All that is wanted is the exact lines from the one with "sneaker: present [159,174,195,217]" through the last line of the entries, with both ends kept and every picture left out.

[Entries provided Boundary: Start]

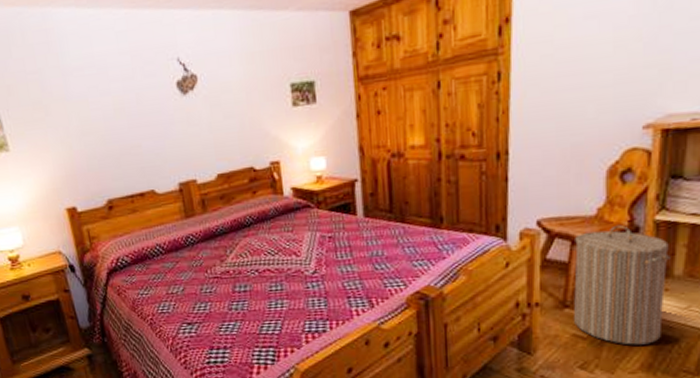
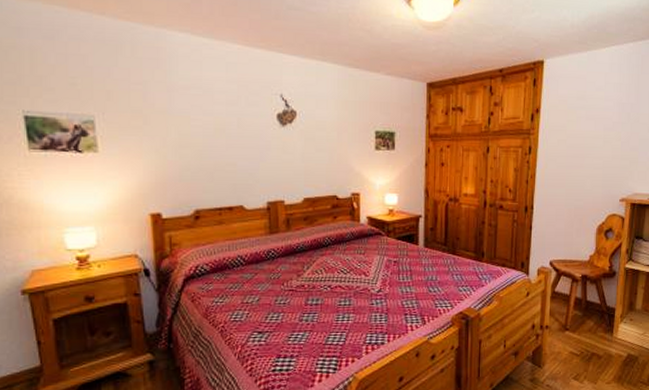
laundry hamper: present [574,224,671,346] -> none [572,269,634,362]

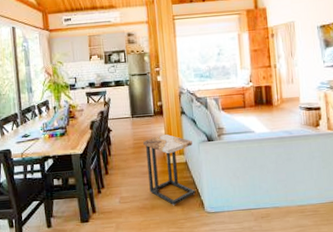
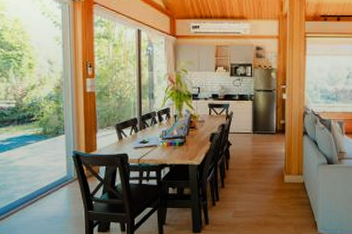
side table: present [143,134,195,206] -> none [262,153,312,225]

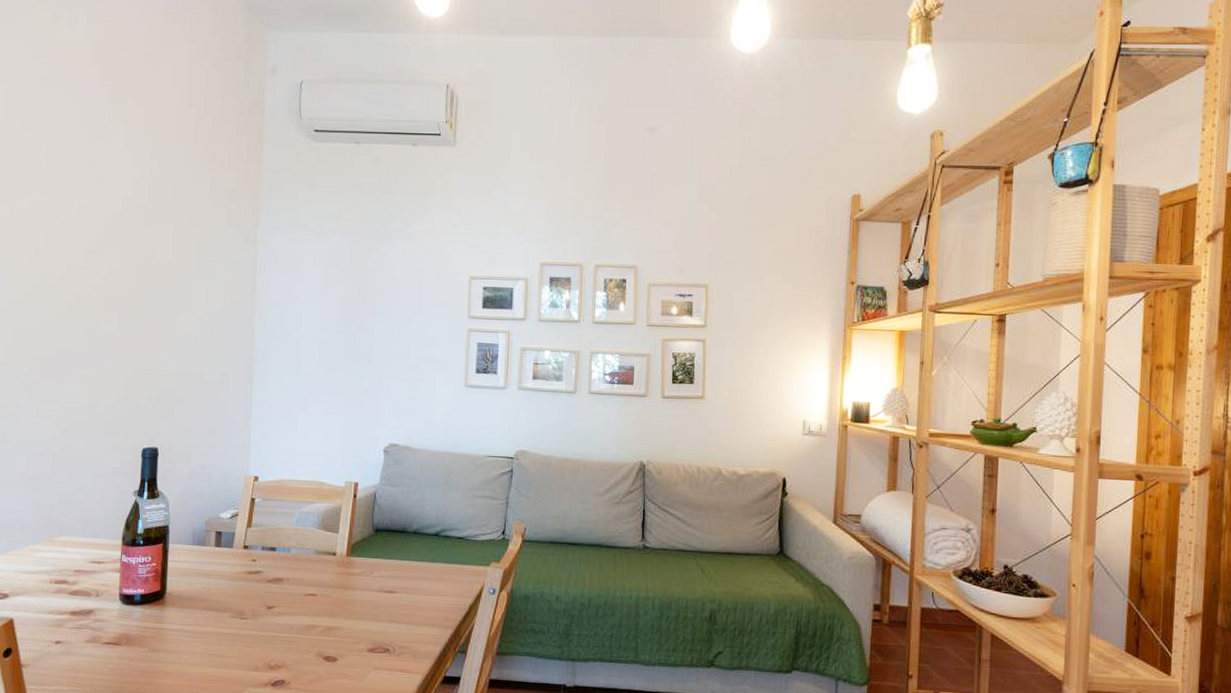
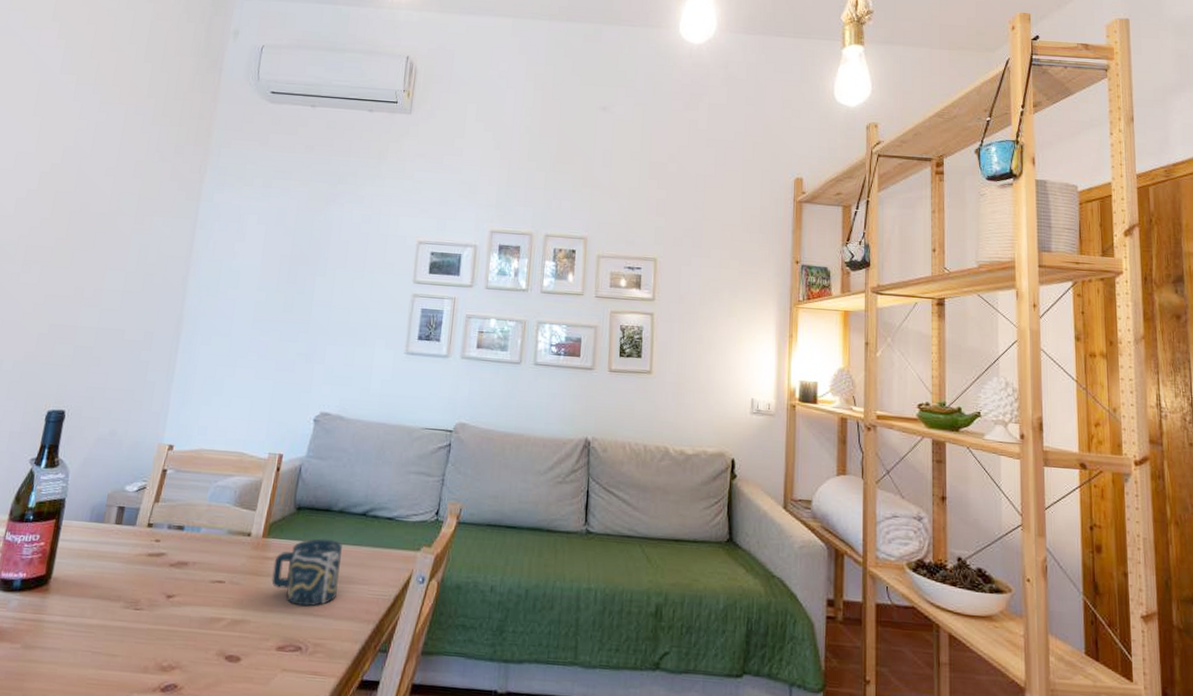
cup: none [358,556,419,615] -> present [272,538,342,607]

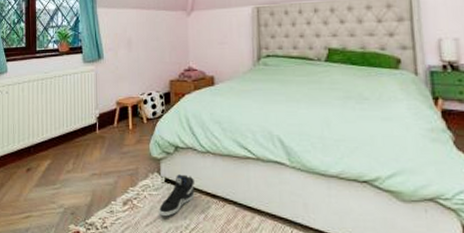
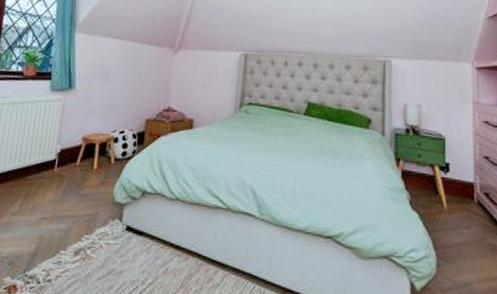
sneaker: present [159,174,195,217] -> none [115,222,159,270]

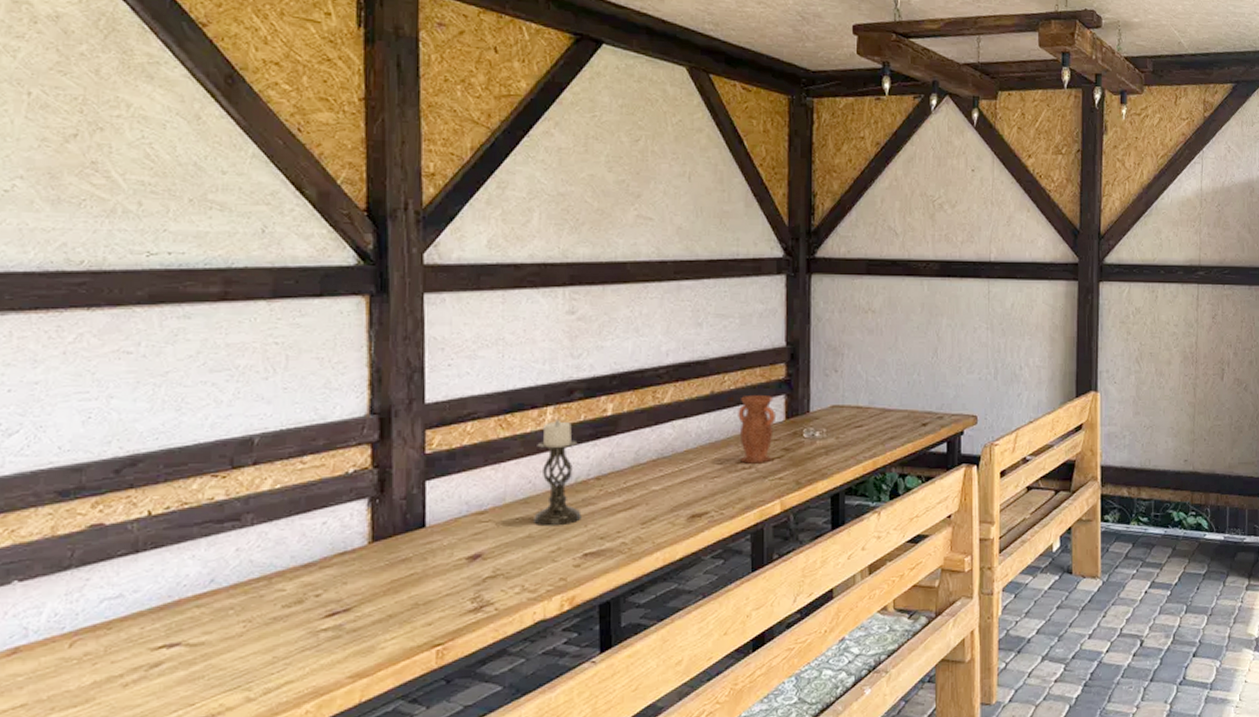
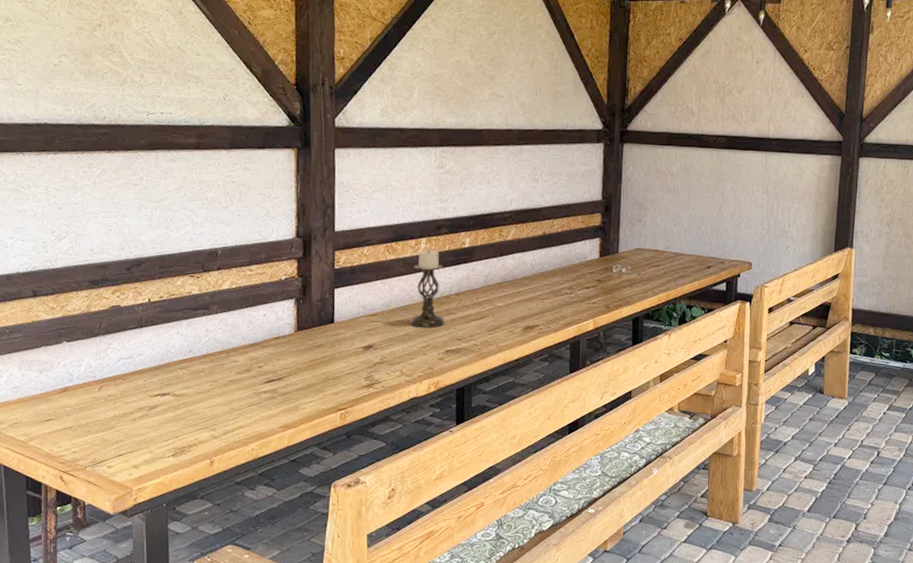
pitcher: present [738,394,775,464] -> none [563,236,592,291]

[Entries provided Boundary: End]

## Exercise output
sneaker: present [159,174,195,217] -> none [115,222,159,270]

pitcher: present [738,394,775,464] -> none [563,236,592,291]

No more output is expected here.